Dün “10 Ocak Çalışan Gazeteciler Günü”ydü…
Diğer günlerden bir farkı var mıydı?..
Yoktu…
Tek fark, gazetecilerin hatırlanmasıydı…
O da gazetecilerin mail adreslerine gelen kutlama mesajlarıydı…
O kadar çok mesaj geldi ki, hepsini okumaya ya da gazete sayfasına girmeye kalksanız yer kalmaz…
Hatırlanmak güzeldir…
Eyvallah…
Ancak, mesaj gönderenlerin bazıları vardır ki, sırf gazete sayfalarında yeralmak için gazetecileri hatırlamıştır…
Önceki gün bu konuyla ilgili bir yazı yazmış ve demiştim ki, özellikle seçilmiş ve atanmışlar gazetecilerin çalışma şartlarının iyileştirilmesinden dem vuracaklardır…
Dediğim çıktı…
10 Ocak Çalışan Gazeteciler Günü geride kaldı. Bir dahaki 10 Ocak Çalışan Gazeteciler Günü’ne bir yıl var…

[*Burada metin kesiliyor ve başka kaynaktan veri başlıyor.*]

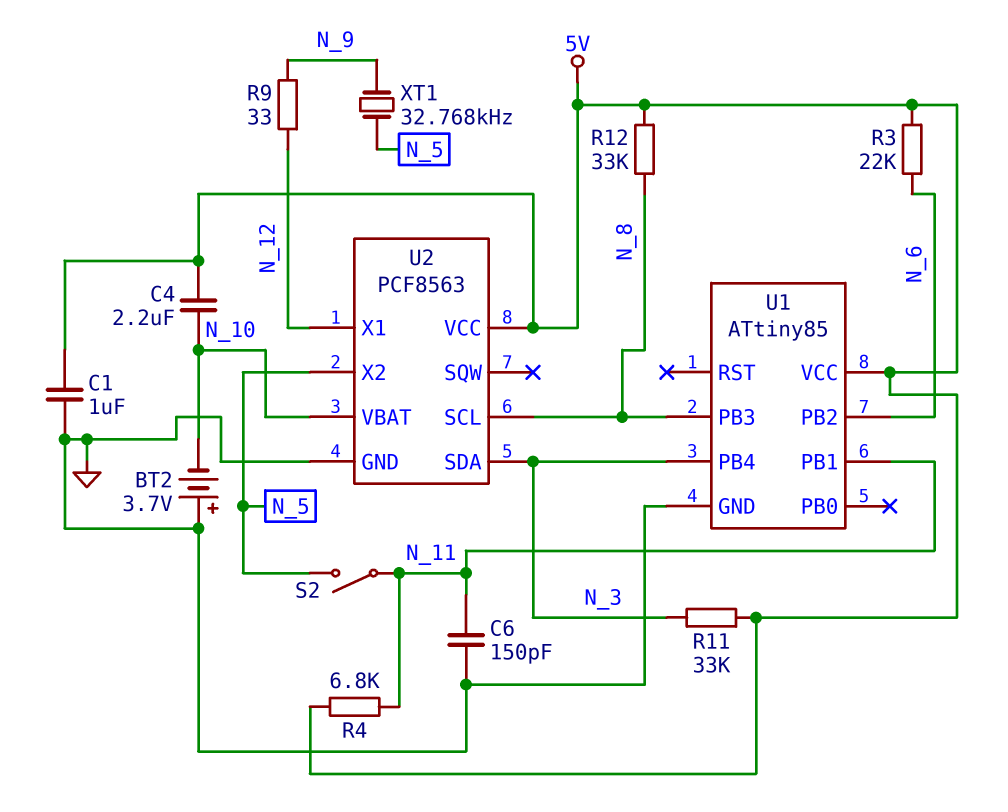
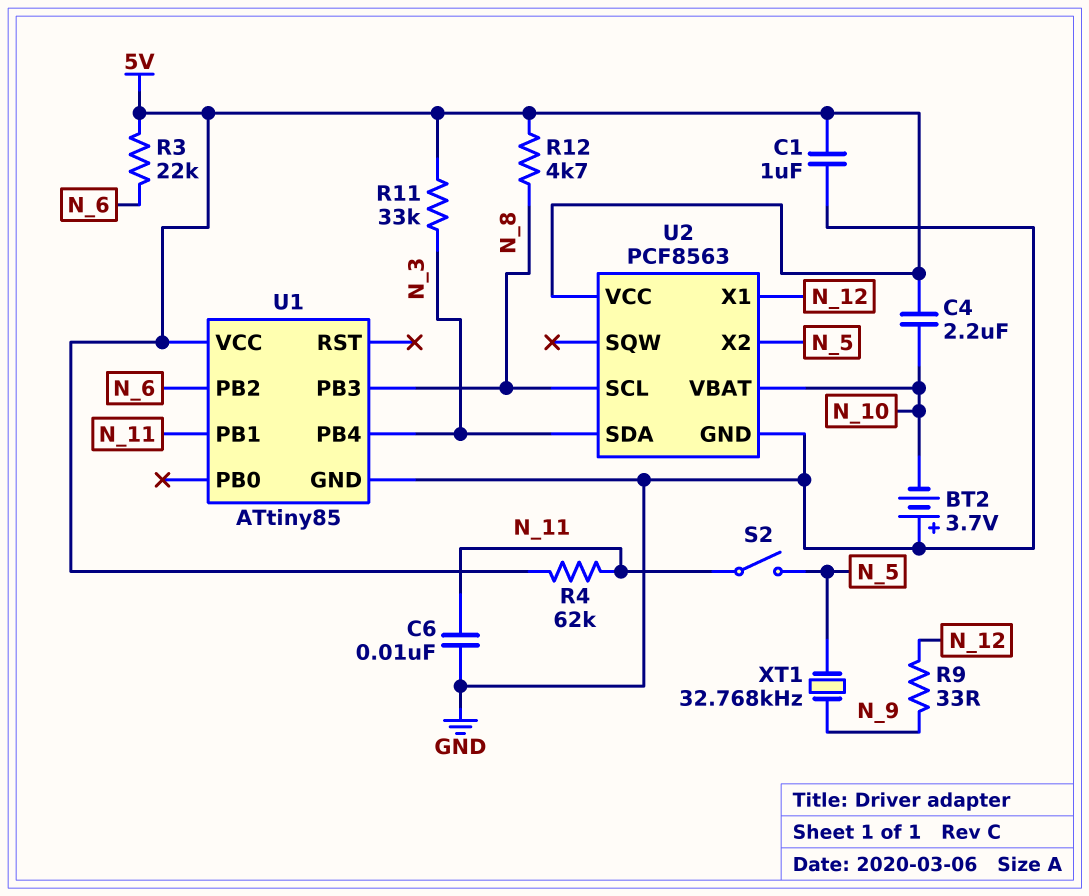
C6: 150pF (GND, N_11) -> 10nF (GND, N_11)
R4: 6.8k (5V, N_11) -> 62k (5V, N_11)
R12: 33k (5V, N_8) -> 4.7k (5V, N_8)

Acaba bu bir yıllık süreçte gazetecilerin çalışma şartlarında bir iyileştirme olacak mı?..
Gazeteci daha özgür olacak mı?..
Gazeteci düzgün bir hayat yaşayabilecek mi?..
Gazeteci yarını düşünmeden bugünün tadını çıkarabilecek mi?..
Gazeteci dayak yeme korkusunu üzerinden atabilecek mi?..
Gazeteci “Satışa” gelme riskinden kurtulabilecek mi?..
Her zaman heryerde yalnızlaştırılan gazeteci bu yalnızlıktan kurtulacak mı?..
İşin özeti ve noktasını koyacak olursak;
Gazeteci mesleğini “Adam” gibi yapabilecek mi?..
Ya da “Adam gibi Adamlar” mı gazetecilik yapacak, her önüne gelen mi gazetecilik yapacak?..
Ömrümüz yettiğince ne olacağını göreceğiz…
10 Ocak Çalışan Gazeteciler Günü bir fırtınaydı geldi geçti…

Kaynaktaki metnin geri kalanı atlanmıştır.